Lei, la moglie, sa tutto, nascosta dietro la maschera di chi non sa nulla. Ascolta tutto. Le oscenità sussurrate, i grugniti animaleschi del marito, il silenzio immoto della figlia. Ma va bene così. Tanto Angela non sente niente.

Poi, l’ennesimo arresto. Poggioreale. Pace. Ma intanto il ventre di Angela si gonfia, lievita come una pagnotta, qualcosa dentro di lei inizia a muoversi ed è già troppo tardi per agire.

Vergogna? No, non c’è tempo. Ci vuole invece una mammana, una fidata, di quelle che non parlano. Po’ Dio ce penza.

Come in un racconto dell’orrore, il figlio dell’incesto nasce in una notte d’inverno. La mammana gliel’ha tirato da dentro con mani esperte ma quando lo vede inizia a gridare come un maiale sgozzato, poi lo getta sul letto e si fa il segno della croce due, quattro, dieci volte.

Maronna! San Gennaro! Anime sante! Chesta criatura è nu Satanasso!

Anche la madre di Angela lo vede e grida. Grida il suo benvenuto all’orrido figlio della colpa e dell’omertà.

E lui, riverso sul letto ancora lordo del sangue di sua madre, già guarda il mondo che lo ha accolto attraverso quel suo enorme, unico occhio sbilenco. Il naso è solo un foro nella carne azzurrognola che, ad ogni respiro, produce delle bolle viscose. La bocca è pure sbilenca, spalancata sulla guancia destra; le labbra inesistenti lasciano scoperte gengive violacee e bozzolute già provviste di dentini disposti in maniera confusa e casuale. Un braccino è rattrappito, con un abbozzo di mano con due sole dita attaccata a quello che sembrerebbe un gomito. I piedi non ci sono, le gambette terminano con due orridi moncherini disuguali.

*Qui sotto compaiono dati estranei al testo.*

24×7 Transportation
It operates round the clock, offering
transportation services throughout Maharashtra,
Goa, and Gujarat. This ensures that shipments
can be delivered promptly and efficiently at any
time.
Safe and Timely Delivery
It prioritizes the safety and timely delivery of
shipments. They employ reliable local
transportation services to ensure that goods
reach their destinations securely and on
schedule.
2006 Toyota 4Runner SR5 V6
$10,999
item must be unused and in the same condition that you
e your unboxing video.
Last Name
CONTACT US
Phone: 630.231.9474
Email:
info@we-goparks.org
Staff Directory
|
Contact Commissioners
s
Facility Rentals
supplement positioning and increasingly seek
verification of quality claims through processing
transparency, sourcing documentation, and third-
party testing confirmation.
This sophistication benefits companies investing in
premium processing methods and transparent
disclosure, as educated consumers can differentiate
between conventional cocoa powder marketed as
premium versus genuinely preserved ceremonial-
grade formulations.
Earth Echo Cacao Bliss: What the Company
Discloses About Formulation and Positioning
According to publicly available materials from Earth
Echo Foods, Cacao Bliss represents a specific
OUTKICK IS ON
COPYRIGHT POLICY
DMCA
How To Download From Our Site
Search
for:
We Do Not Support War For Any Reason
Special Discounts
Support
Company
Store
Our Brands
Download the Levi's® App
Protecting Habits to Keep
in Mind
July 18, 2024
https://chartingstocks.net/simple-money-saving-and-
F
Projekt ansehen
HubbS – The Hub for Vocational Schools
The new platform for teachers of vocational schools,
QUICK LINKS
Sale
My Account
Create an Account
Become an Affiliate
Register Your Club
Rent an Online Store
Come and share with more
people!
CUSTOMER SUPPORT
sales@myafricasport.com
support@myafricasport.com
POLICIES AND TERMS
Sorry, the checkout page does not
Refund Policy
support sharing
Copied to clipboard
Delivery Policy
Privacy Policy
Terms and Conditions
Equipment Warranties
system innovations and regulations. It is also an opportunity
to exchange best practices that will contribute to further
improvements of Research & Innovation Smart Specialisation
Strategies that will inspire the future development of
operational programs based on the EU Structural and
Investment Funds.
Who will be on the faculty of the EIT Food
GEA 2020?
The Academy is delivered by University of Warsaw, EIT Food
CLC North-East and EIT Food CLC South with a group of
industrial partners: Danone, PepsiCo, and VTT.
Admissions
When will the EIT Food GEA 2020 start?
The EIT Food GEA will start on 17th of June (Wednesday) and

Maschio o femmina? Non si può dire, perché del sesso non c’è traccia.

Un angelo. O forse un demonio.

Sistemano Angela, poi la donna liquida la mammana atterrita intimandole di non aprire bocca con anima viva. ‘Na parola, e t’ ‘o faccio ascì pe’ ll’uocchie. Sa che non lo farà. Non saprà niente nessuno, neanche quel bastardo che ora starà ridendo con qualche altro balordo carcerato come lui.

Pensa. La mammana gliel’ha detto.

Sient’ a mme: ‘sta criatura adda turnà int’ ‘o sprofunno! D’’o ffuoco vene, e dint’ ‘o ffuoco adda turnà!

Pensa. Intanto la creatura a tratti si contorce sul letto dov’è stato abbandonato. Non piange, non emette alcun suono. Muto come sua madre, mostro come suo padre.

Tutto quel silenzio è greve come una pietra sepolcrale. La donna accende il vecchio televisore: rassegna stampa.

L’unica cosa che lo assimila agli esseri umani è quell’unico occhio, sbilenco ma straordinariamente vigile, guardingo in modo inquietante. Di che colore è? Di un colore inesistente, come tutta la sua persona.

VARATO IL NUOVO PIANO D’EVACUAZIONE PER LE ZONE VESUVIANE, titola Il Mattino. Un occhio alla tv, un occhio all’occhio.

Un vortice di grigio, nero, sanguigno, viola... No, non è l’occhio di un neonato, sembra piuttosto una finestra sugli orrori del mondo; meglio non avvicinarsi troppo, ci si potrebbe precipitare dentro.